Plus un automobiliste est un bon conducteur, moins il sera affecté par l'alcool au volant. Telle est la conclusion iconoclaste d'un psychologue du Kentucky qui se penche depuis une vingtaine d'années sur les raisons pour lesquelles l'alcool a des effets différents d'un individu à l'autre.

«Un excellent conducteur qui dépasse la limite d'alcoolémie de 0,08 sera certainement moins dangereux qu'une personne qui conduit très mal», affirme Mark Fillmore, de l'Université du Kentucky à Lexington. «Il y a davantage de différence entre les aptitudes des automobilistes que de différence entre des conducteurs modérément saouls et sobres.»

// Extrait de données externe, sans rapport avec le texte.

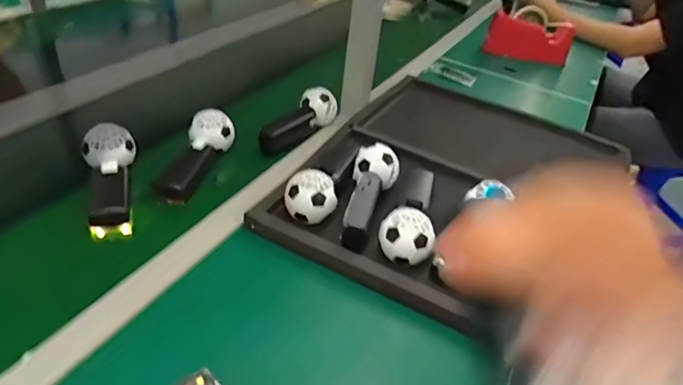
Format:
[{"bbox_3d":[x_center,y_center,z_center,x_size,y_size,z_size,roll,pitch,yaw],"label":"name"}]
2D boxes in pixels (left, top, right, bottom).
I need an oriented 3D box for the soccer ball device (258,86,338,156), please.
[{"bbox_3d":[-0.066,-0.112,0.791,0.059,0.056,0.158,24,38,23],"label":"soccer ball device"}]

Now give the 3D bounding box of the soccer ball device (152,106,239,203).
[{"bbox_3d":[-0.198,-0.053,0.693,0.062,0.058,0.158,9,35,3],"label":"soccer ball device"}]

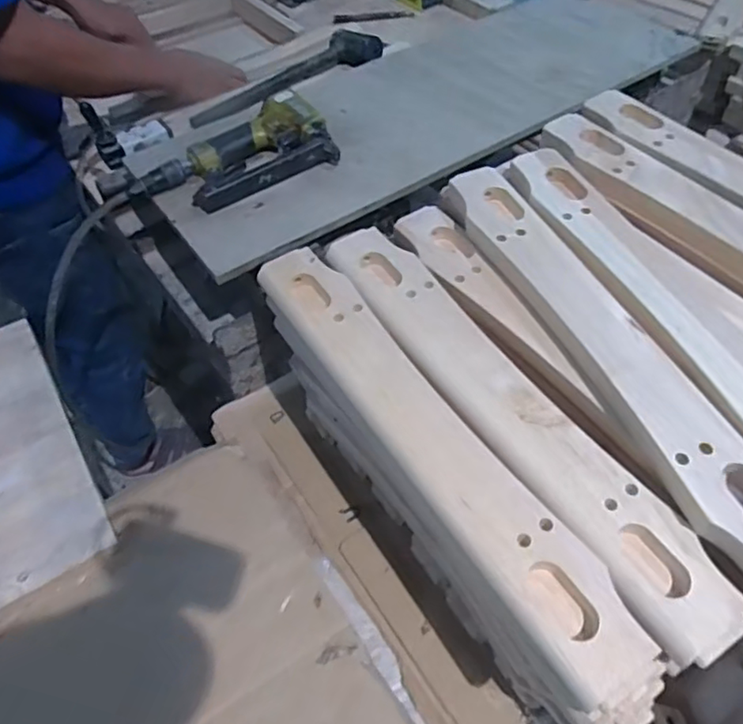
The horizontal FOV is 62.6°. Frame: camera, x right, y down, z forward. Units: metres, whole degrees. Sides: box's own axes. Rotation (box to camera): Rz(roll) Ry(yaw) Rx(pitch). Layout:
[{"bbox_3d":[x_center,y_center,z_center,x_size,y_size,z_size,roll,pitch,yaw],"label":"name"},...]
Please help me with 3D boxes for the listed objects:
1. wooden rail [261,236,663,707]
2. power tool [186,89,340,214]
[{"bbox_3d":[0.037,0.057,0.533,0.082,0.028,0.490,-33,58,-12],"label":"wooden rail"},{"bbox_3d":[-0.148,-0.269,0.764,0.187,0.038,0.123,-27,56,-18],"label":"power tool"}]

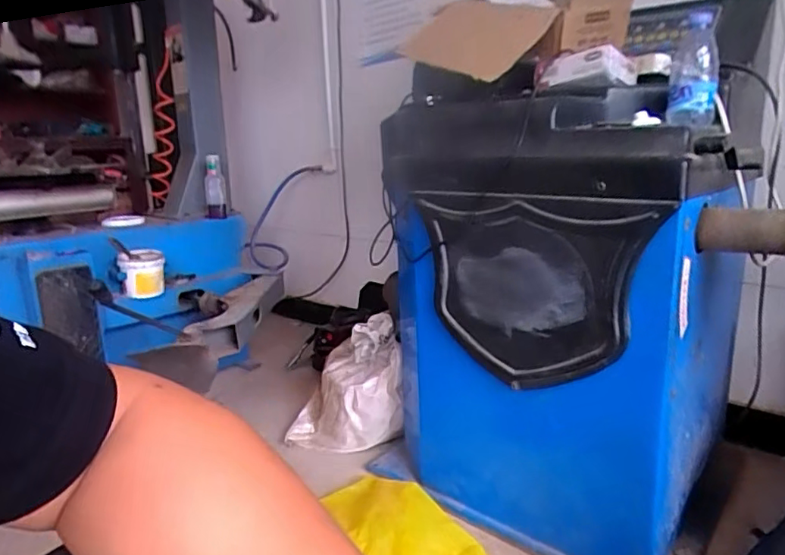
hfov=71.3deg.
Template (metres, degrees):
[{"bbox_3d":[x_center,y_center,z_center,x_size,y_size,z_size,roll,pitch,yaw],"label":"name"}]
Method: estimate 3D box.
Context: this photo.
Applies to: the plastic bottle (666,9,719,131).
[{"bbox_3d":[0.481,-0.324,0.875,0.069,0.157,0.068,5,14,26],"label":"plastic bottle"}]

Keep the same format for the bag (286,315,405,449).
[{"bbox_3d":[-0.107,0.276,1.425,0.298,0.312,0.155,4,15,22],"label":"bag"}]

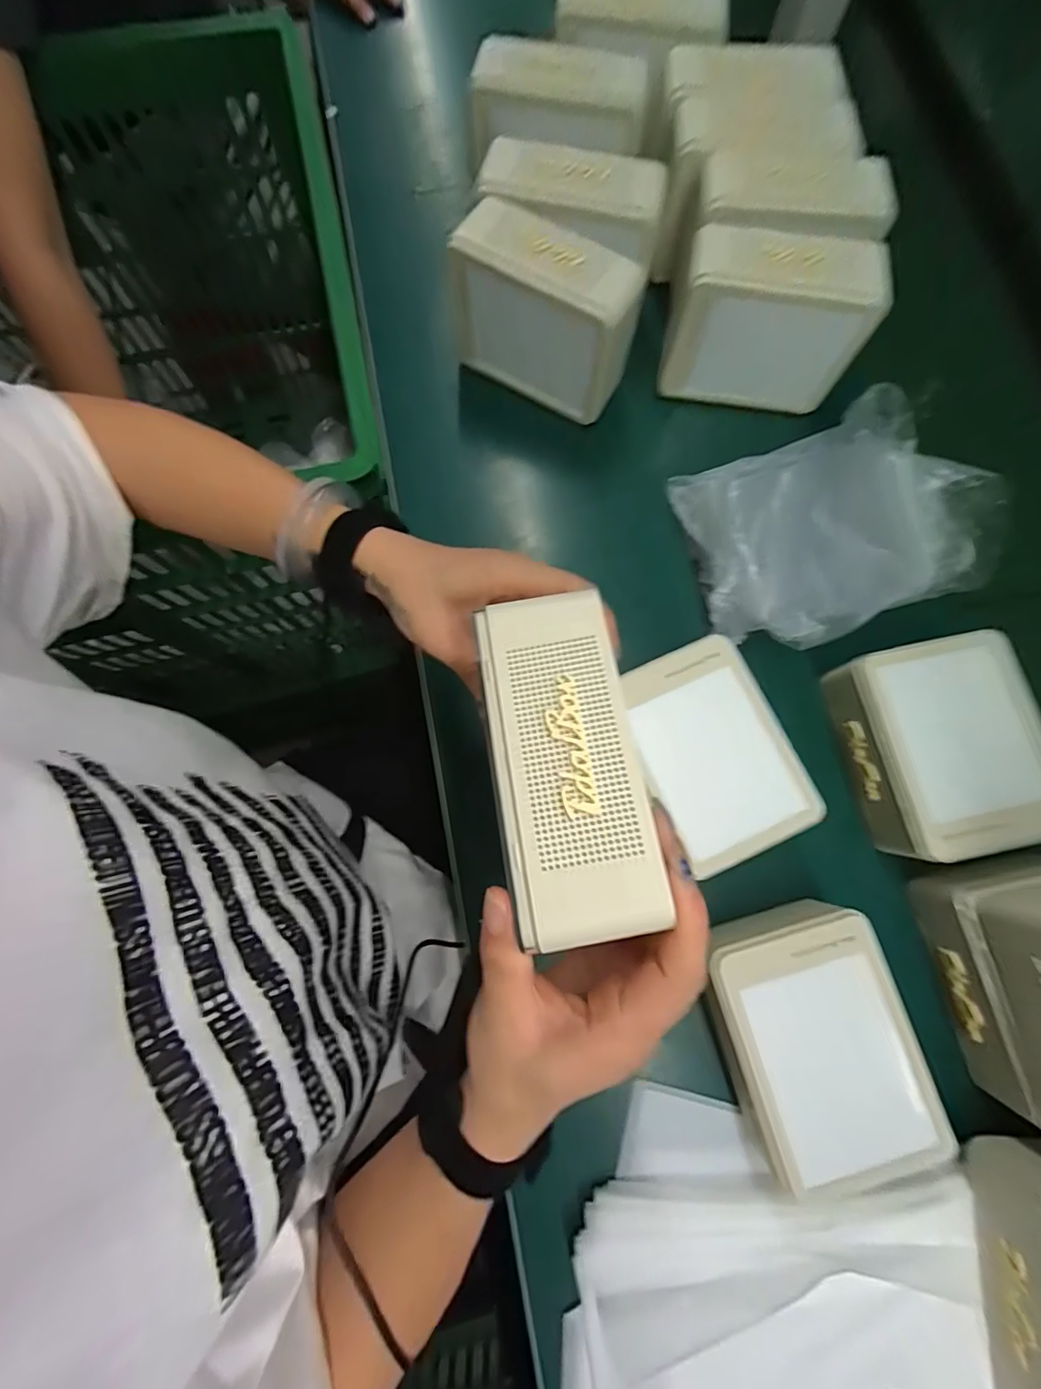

Le psychologue américain est conscient que ses conclusions, publiées notamment dans la revue Accident Analysis and Prevention, pourraient inciter des automobilistes ayant une haute opinion de leurs capacités à prendre le volant après une soirée bien arrosée. «Ça serait totalement irresponsable, estime M. Fillmore. Nous sommes de très piètres juges de nos propres capacités. Et comme il n'y a pas de pointage dans les résultats des tests de conduite, ni non plus d'évaluations périodiques de nos capacités, aucun résultat objectif ne nous permet de déterminer si l'alcool nous rendra un piètre conducteur, ou tout simplement un conducteur dans la moyenne. Mieux vaut alors s'abstenir.»

Par contre, ces résultats montrent bien que les règlements qui imposent une tolérance zéro aux jeunes conducteurs frappent dans le mille. «Un jeune conducteur, par définition, n'a pas beaucoup d'expérience. Il sera donc d'autant plus affecté par l'alcool.»

D'autres conclusions des expériences de M. Fillmore ont trait à des questions plus délicates. «J'ai montré dans une étude que les personnes souffrant de troubles de l'attention et d'hyperactivité peuvent avoir des comportements aussi néfastes au volant que des personnes ivres. Je ne pense pas qu'il faille interdire la conduite aux hyperactifs, comme on le fait pour certains épileptiques. Mais il est certain que pour eux, la consommation d'alcool est particulièrement problématique, même s'ils conduisent depuis longtemps.»

Peut-on imaginer des permis de conduire ayant des limites d'alcoolémie différentes pour les hyperactifs, et pour les bons et mauvais conducteurs? «Pour les hyperactifs, je pense que l'Union des droits civils (UCLA) trouverait que c'est une discrimination contre les handicapés. Et pour ce qui est du degré d'aptitude à conduire, les tests actuels ne sont pas faits pour mesurer cela avec exactitude. Ça prendrait des investissements et une surveillance sans commune mesure avec les bénéfices qu'on pourrait avoir en diminuant l'alcoolémie limite pour les mauvais conducteurs.»

Les études de M. Fillmore ont été faites avec un simulateur de conduite. «Il serait intéressant de voir l'influence de l'alcool sur des automobilistes qui ont des dossiers de conduite différents, avec différentes quantités de contraventions et d'accidents. Mais pour que le dossier de conduite soit vraiment un indicateur des aptitudes au volant, il faudrait tenir compte d'une foule de facteurs, comme la fréquence de la conduite, les types de routes empruntées et la personnalité du conducteur.»